I’m assuming the park is in California or, at least, some other well-studied large region in North America. Currently, you have 800 plant species on your park’s list (just vascular plants?). Calflora says it has 8,000 plants (I assume they mean species). So, the question becomes which of the 7,200 species that aren’t currently on your list species are fairly likely to show up in your park.

Then you assemble a team of botanical experts familiar with your larger region (or just you and graysquirrel). You can use the iNat-based Easily Missed tool and Calflora’s What Grows Here tool to generate lists of what grows nearby/in similar habitats. Then it’s brute force - maybe a day or two of pleasurable perusal - to eliminate species out of the 7,200 that aren’t likely to grow in the park. No ocean in/next to your park? Thus, no marine plants. No true desert/high alpine/lakes/ponds/rivers in your park? No desert/alpine/submerged aquatic plants. You have a rather nice big bog, you say? Pile those bog plants into the more likely category. Some of the 7,200 are waifs or adventive? Not terribly likely to be in your park.

This brute force, er, best professional judgment method has the advantage of acquainting you and graysquirrel (and any others on your botanical team) with the most likely suspects still to be documented and thus giving you clues about where and when to search, not to mention what kinds of experts to invite to help out.
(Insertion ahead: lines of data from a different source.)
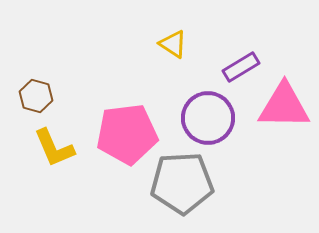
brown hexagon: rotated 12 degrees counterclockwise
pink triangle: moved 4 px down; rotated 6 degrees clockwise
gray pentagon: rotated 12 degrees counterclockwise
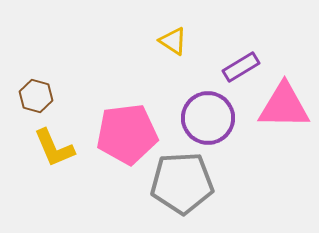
yellow triangle: moved 3 px up
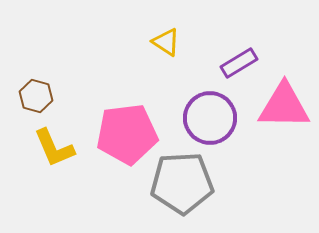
yellow triangle: moved 7 px left, 1 px down
purple rectangle: moved 2 px left, 4 px up
purple circle: moved 2 px right
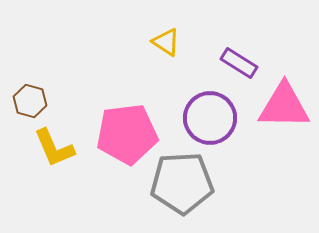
purple rectangle: rotated 63 degrees clockwise
brown hexagon: moved 6 px left, 5 px down
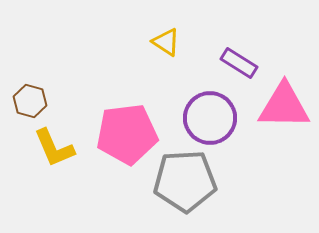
gray pentagon: moved 3 px right, 2 px up
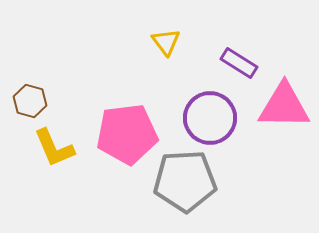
yellow triangle: rotated 20 degrees clockwise
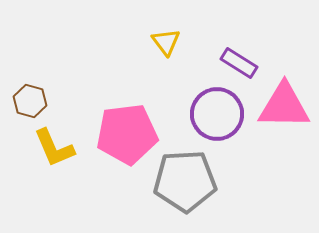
purple circle: moved 7 px right, 4 px up
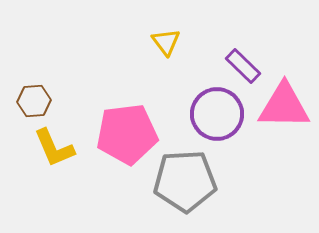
purple rectangle: moved 4 px right, 3 px down; rotated 12 degrees clockwise
brown hexagon: moved 4 px right; rotated 20 degrees counterclockwise
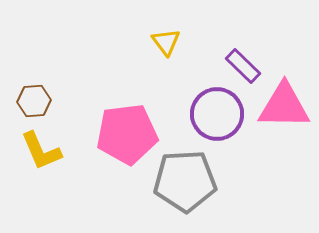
yellow L-shape: moved 13 px left, 3 px down
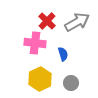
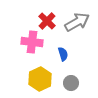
pink cross: moved 3 px left, 1 px up
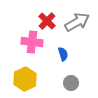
yellow hexagon: moved 15 px left
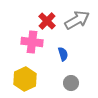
gray arrow: moved 2 px up
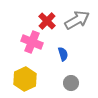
pink cross: rotated 15 degrees clockwise
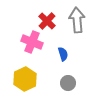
gray arrow: rotated 65 degrees counterclockwise
gray circle: moved 3 px left
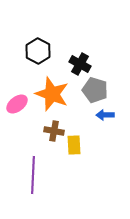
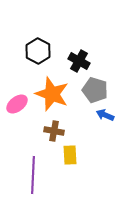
black cross: moved 1 px left, 3 px up
blue arrow: rotated 24 degrees clockwise
yellow rectangle: moved 4 px left, 10 px down
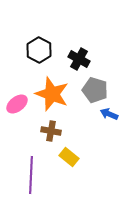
black hexagon: moved 1 px right, 1 px up
black cross: moved 2 px up
blue arrow: moved 4 px right, 1 px up
brown cross: moved 3 px left
yellow rectangle: moved 1 px left, 2 px down; rotated 48 degrees counterclockwise
purple line: moved 2 px left
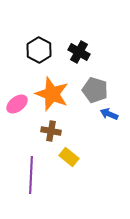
black cross: moved 7 px up
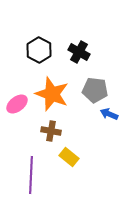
gray pentagon: rotated 10 degrees counterclockwise
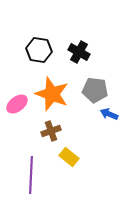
black hexagon: rotated 20 degrees counterclockwise
brown cross: rotated 30 degrees counterclockwise
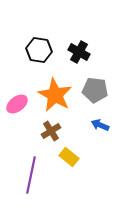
orange star: moved 3 px right, 1 px down; rotated 8 degrees clockwise
blue arrow: moved 9 px left, 11 px down
brown cross: rotated 12 degrees counterclockwise
purple line: rotated 9 degrees clockwise
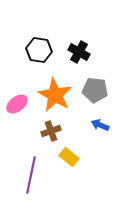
brown cross: rotated 12 degrees clockwise
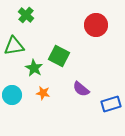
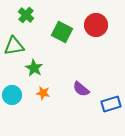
green square: moved 3 px right, 24 px up
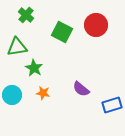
green triangle: moved 3 px right, 1 px down
blue rectangle: moved 1 px right, 1 px down
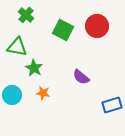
red circle: moved 1 px right, 1 px down
green square: moved 1 px right, 2 px up
green triangle: rotated 20 degrees clockwise
purple semicircle: moved 12 px up
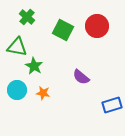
green cross: moved 1 px right, 2 px down
green star: moved 2 px up
cyan circle: moved 5 px right, 5 px up
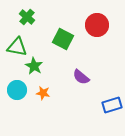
red circle: moved 1 px up
green square: moved 9 px down
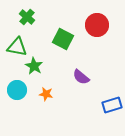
orange star: moved 3 px right, 1 px down
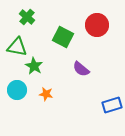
green square: moved 2 px up
purple semicircle: moved 8 px up
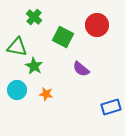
green cross: moved 7 px right
blue rectangle: moved 1 px left, 2 px down
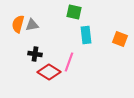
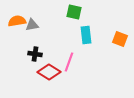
orange semicircle: moved 1 px left, 3 px up; rotated 66 degrees clockwise
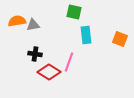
gray triangle: moved 1 px right
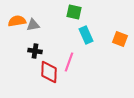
cyan rectangle: rotated 18 degrees counterclockwise
black cross: moved 3 px up
red diamond: rotated 60 degrees clockwise
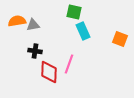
cyan rectangle: moved 3 px left, 4 px up
pink line: moved 2 px down
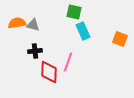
orange semicircle: moved 2 px down
gray triangle: rotated 24 degrees clockwise
black cross: rotated 16 degrees counterclockwise
pink line: moved 1 px left, 2 px up
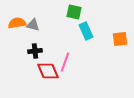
cyan rectangle: moved 3 px right
orange square: rotated 28 degrees counterclockwise
pink line: moved 3 px left
red diamond: moved 1 px left, 1 px up; rotated 25 degrees counterclockwise
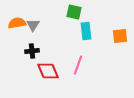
gray triangle: rotated 48 degrees clockwise
cyan rectangle: rotated 18 degrees clockwise
orange square: moved 3 px up
black cross: moved 3 px left
pink line: moved 13 px right, 3 px down
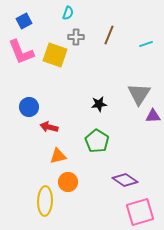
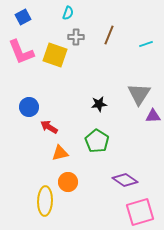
blue square: moved 1 px left, 4 px up
red arrow: rotated 18 degrees clockwise
orange triangle: moved 2 px right, 3 px up
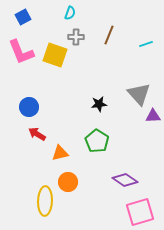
cyan semicircle: moved 2 px right
gray triangle: rotated 15 degrees counterclockwise
red arrow: moved 12 px left, 7 px down
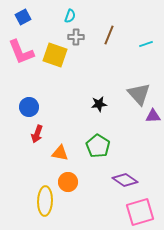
cyan semicircle: moved 3 px down
red arrow: rotated 102 degrees counterclockwise
green pentagon: moved 1 px right, 5 px down
orange triangle: rotated 24 degrees clockwise
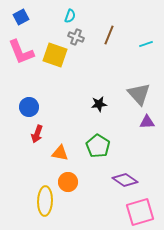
blue square: moved 2 px left
gray cross: rotated 21 degrees clockwise
purple triangle: moved 6 px left, 6 px down
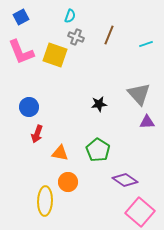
green pentagon: moved 4 px down
pink square: rotated 32 degrees counterclockwise
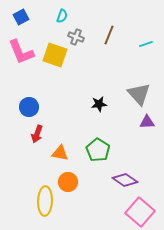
cyan semicircle: moved 8 px left
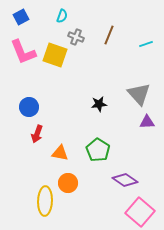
pink L-shape: moved 2 px right
orange circle: moved 1 px down
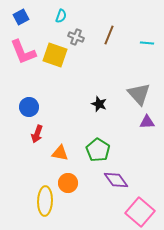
cyan semicircle: moved 1 px left
cyan line: moved 1 px right, 1 px up; rotated 24 degrees clockwise
black star: rotated 28 degrees clockwise
purple diamond: moved 9 px left; rotated 20 degrees clockwise
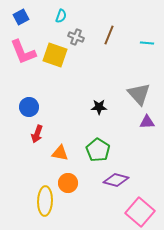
black star: moved 3 px down; rotated 21 degrees counterclockwise
purple diamond: rotated 40 degrees counterclockwise
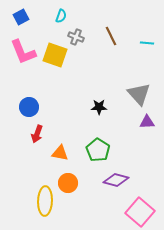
brown line: moved 2 px right, 1 px down; rotated 48 degrees counterclockwise
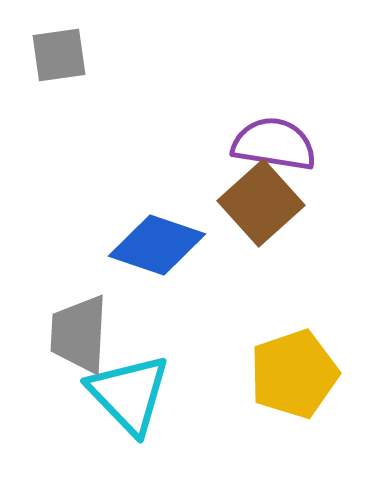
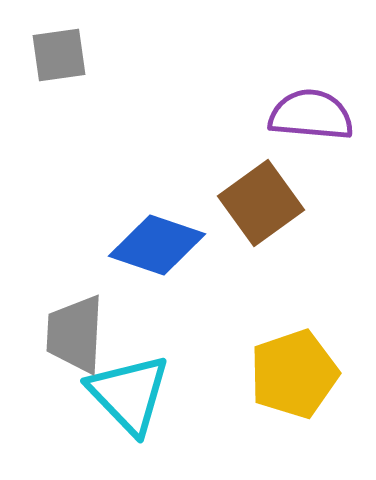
purple semicircle: moved 37 px right, 29 px up; rotated 4 degrees counterclockwise
brown square: rotated 6 degrees clockwise
gray trapezoid: moved 4 px left
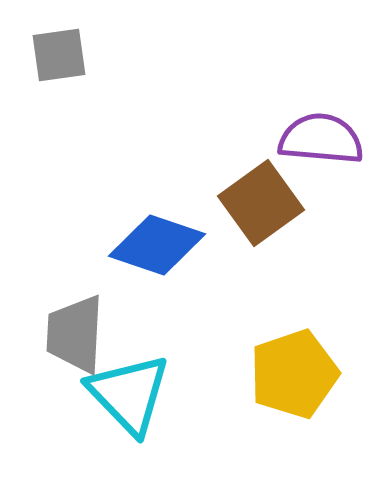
purple semicircle: moved 10 px right, 24 px down
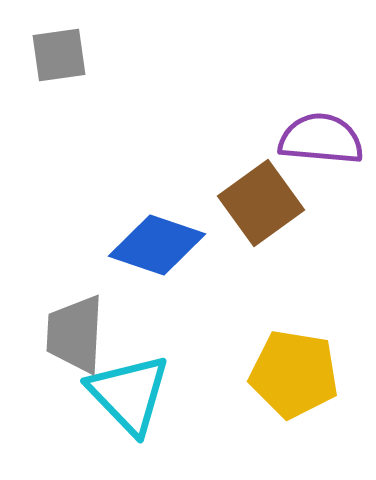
yellow pentagon: rotated 28 degrees clockwise
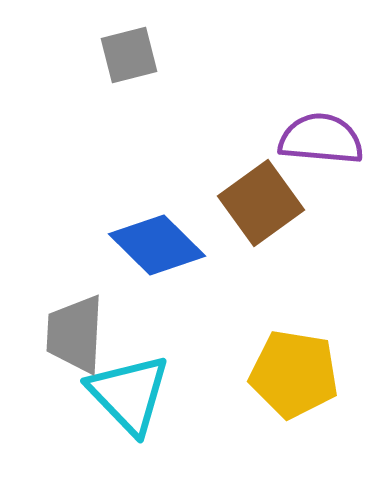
gray square: moved 70 px right; rotated 6 degrees counterclockwise
blue diamond: rotated 26 degrees clockwise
It would be interesting to compare this brute force method with methods based on sampling and statistics, both in terms of how much effort it takes to generate an estimate and how accurate each method proves after five or ten years of field effort.

6 Likes

Yes. Great point! This is really the only way to test ideas about unobserved species–we need to make predictions on how many species will be found X years into the future and then wait until then and evaluate our predictions. Since we can never really know how many unobserved species there are in a region, this is really the best way to test our scientific models or expert opinion.

2 Likes

Just a reminder to keep the conversation focused on OP’s original question which is about species accumulation curves in a specific area. We also have a conversation that has diverged a bit to discussing the merits/downsides of users returning to the same areas and/or observing on roadsides. It’s a valid topic, but would be better served with a separate thread if folks want to continue that line of discussion - if so, let us know and we’ll split it out.

3 Likes

Seems to me that these tools deflate the idea that we are making real contributions to these well-sampled areas. “Yep, what I saw is already known to be here.” And as to the question of species accumulation curves – should we really expect it to be very different from the relevant lists produced with those tools?

1 Like

Good point, good question. Maybe it comes down to why does someone want to know how many and which species could reasonably be expected to be in a particular area?

This topic was automatically closed 60 days after the last reply. New replies are no longer allowed.